----- Given data -----

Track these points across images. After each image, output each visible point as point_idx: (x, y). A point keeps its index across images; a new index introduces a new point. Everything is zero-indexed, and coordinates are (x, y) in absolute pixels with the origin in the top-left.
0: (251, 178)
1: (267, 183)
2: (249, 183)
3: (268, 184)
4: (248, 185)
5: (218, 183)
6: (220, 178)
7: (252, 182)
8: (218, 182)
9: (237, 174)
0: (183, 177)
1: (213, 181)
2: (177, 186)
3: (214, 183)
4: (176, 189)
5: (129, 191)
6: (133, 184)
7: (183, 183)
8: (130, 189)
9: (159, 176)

-----

» **Aim of the exercise**: Filter the items above, keeping only each line that contains the string "zero".

» **The answer**:
Track these points across images. After each image, output each visible point as point_idx: (x, y). A point keeps its index across images; a new index introduces a new point. Everything is zero-indexed, and coordinates are (x, y) in absolute pixels with the origin in the top-left.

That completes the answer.